Eine Senke eignet sich hervorragend für das Fangen von Köderfischen. Sie besteht aus einem waagerecht gespannten Netz, das in tiefe Bereiche des Ufers, an Spundwänden oder von Brücken an einer Schnur ins Wasser abgesenkt wird. Sie können die Senke auch vom flachen Ufer aus mit einer Stange in das Gewässer absetzen und wieder heraus heben. Befindet sich das Netz im Wasser, gilt es, die Köderfische anzulocken. Das geht mit über das Netz gestreutem Futter. Eine Hand mit Brotkrümeln oder ein paar Maden genügen, um die kleinen Fische anzulocken.

Nach dem Absenken lassen Sie die Senke für ein paar Minuten im Wasser liegen und geben die Fischen so die Zeit, sich darüber zu sammeln. Beim Herausheben des Netzes müssen Sie neben Geschick auch Schnelligkeit an den Tag legen. Mit etwas Kraft und mit Gleichmäßigkeit ziehen Sie die Senke möglichst waagerecht wieder aus dem Wasser. Je schneller Sie dabei vorgehen, umso weniger Zeit bleibt den Köderfischen, der Falle zu entkommen. Allerdings müssen Sie die Senke kurz vor dem Austritt aus dem Wasser mit Gefühl stoppen. Sonst wirkt das gespannte Netz wie ein Katapult und die Fische fliegen durch die Luft.

Im folgenden Video sehen Sie, wie das Fischen mit Senke funktioniert:

Was ist effektiver im Einsatz, Reuse oder Senke?

Am Wasser

Am Wasser

Ob Sie zum Fischen eine Reuse oder eine Senke benutzen, hängt nicht nur von den natürlichen Gegebenheiten vor Ort sondern auch von den gesetzlichen Vorschriften ab.

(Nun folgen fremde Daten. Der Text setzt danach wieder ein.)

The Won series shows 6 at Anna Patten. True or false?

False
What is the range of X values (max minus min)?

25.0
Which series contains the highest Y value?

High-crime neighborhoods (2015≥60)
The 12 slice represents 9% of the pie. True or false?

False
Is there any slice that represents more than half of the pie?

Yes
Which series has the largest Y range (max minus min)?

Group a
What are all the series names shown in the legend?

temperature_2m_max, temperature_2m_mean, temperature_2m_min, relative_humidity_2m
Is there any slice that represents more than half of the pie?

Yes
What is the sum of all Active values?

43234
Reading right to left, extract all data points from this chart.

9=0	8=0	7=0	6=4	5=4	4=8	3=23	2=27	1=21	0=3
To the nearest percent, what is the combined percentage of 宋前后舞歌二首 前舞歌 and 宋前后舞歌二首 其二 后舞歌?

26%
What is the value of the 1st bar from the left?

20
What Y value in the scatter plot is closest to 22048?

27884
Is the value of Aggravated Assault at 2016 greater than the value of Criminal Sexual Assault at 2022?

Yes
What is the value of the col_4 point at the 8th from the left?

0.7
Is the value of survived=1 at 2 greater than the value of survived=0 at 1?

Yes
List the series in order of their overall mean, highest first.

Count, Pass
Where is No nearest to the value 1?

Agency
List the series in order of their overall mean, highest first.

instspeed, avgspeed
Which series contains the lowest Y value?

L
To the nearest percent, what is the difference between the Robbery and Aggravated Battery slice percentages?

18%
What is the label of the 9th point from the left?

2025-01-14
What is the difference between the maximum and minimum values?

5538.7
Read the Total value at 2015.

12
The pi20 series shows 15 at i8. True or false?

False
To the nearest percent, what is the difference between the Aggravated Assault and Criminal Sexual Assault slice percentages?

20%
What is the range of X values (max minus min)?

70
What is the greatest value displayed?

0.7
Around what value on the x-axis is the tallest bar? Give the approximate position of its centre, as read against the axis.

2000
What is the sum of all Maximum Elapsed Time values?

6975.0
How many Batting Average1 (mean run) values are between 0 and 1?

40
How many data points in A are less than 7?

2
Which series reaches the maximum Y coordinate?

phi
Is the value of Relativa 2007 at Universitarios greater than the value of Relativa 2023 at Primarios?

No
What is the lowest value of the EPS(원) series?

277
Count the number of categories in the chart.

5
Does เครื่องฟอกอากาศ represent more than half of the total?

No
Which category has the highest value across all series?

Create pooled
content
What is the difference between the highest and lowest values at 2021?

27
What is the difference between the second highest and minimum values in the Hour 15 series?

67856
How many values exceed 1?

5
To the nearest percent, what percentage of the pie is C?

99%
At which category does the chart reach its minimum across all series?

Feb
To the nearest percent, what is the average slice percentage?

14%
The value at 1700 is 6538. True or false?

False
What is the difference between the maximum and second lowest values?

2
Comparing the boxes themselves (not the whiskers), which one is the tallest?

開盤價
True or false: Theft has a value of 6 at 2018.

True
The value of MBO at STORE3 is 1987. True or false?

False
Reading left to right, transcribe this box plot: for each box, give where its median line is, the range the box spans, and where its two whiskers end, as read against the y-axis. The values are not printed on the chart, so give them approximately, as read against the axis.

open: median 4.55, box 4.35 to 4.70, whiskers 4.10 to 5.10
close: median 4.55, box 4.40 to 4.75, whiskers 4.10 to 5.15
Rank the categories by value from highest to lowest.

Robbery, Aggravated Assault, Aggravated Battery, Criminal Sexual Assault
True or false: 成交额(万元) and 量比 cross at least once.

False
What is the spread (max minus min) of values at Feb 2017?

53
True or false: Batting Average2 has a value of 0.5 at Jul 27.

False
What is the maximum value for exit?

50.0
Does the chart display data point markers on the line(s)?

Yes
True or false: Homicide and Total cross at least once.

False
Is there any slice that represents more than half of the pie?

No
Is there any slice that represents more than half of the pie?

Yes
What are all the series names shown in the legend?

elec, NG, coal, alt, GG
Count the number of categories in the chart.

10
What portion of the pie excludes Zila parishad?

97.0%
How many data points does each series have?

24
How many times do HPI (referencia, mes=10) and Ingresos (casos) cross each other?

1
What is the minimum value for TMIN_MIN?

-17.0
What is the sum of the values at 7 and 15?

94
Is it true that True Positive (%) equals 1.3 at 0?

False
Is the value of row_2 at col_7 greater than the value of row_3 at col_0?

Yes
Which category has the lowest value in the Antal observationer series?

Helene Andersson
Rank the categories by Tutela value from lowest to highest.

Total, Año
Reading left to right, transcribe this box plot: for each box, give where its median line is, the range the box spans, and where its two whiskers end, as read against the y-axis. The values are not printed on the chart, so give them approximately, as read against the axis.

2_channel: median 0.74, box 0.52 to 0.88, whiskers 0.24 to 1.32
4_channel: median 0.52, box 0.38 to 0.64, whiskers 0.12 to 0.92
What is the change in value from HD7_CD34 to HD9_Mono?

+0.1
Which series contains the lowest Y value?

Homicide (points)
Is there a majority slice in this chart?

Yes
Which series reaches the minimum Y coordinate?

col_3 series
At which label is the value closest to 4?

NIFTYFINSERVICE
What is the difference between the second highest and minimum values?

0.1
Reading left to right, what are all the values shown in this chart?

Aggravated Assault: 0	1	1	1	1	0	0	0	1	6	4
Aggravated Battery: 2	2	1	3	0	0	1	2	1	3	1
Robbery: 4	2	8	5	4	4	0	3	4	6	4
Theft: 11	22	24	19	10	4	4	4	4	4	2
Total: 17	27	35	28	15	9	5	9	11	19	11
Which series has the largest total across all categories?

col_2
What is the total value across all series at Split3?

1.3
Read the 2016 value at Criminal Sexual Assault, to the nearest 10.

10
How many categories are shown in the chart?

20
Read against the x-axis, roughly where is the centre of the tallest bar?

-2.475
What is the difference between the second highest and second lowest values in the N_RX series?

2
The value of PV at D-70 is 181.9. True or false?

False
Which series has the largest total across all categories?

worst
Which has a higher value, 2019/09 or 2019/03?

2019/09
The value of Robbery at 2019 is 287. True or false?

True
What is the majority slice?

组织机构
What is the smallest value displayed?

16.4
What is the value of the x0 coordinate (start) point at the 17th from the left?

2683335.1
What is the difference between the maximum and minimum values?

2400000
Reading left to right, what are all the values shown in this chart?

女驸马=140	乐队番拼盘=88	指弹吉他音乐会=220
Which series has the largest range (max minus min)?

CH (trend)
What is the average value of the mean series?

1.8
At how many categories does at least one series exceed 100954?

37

Reusen werden oft an langen Uferzonen eingesetzt. Hier ist der Grund eben, was eine wichtige Voraussetzung ist. Eine Reuse müssen Sie nach dem Absenken mit einem Schwimmer und einem Fähnchen kennzeichnen. Es muss sich mindestens 30 Zentimeter über der Oberfläche des Wassers befinden. So weisen Sie andere Menschen auf die Fischfalle hin.

Ob Sie zum Fangen von Köderfischen eine Senke verwenden dürfen, hängt zum einen vom entsprechenden Bundesland ab. In Hessen etwa ist das Fischen mit der Senke nicht erlaubt. Auch das jeweilige Gewässer spielt beim Einsatz der Senke eine Rolle. Ob sie an dem entsprechenden Ort genutzt werden darf, ist im Fischereierlaubnisschein vermerkt. Auch darf eine Senke bestimmte Maße nicht übersteigen. In Hamburg darf sie nicht größer als ein Quadratmeter sein. In anderen Ländern, wie z.B. Sachsen-Anhalt oder Mecklenburg-Vorpommern, darf die maximale Seitenlänge 120 mal 120 Zentimeter betragen. In Sachsen liegt das maximale Seitenmaß bei 150 Zentimetern. Genaue Auskunft über das richtige Maß gibt ein Blick in Gewässerordnung des Bundeslandes. Dort steht auch vermerkt, in welcher Zeit das Fischen mit Senke verboten ist. In der Regel ist das vom 1. Februar bis zum 30. April.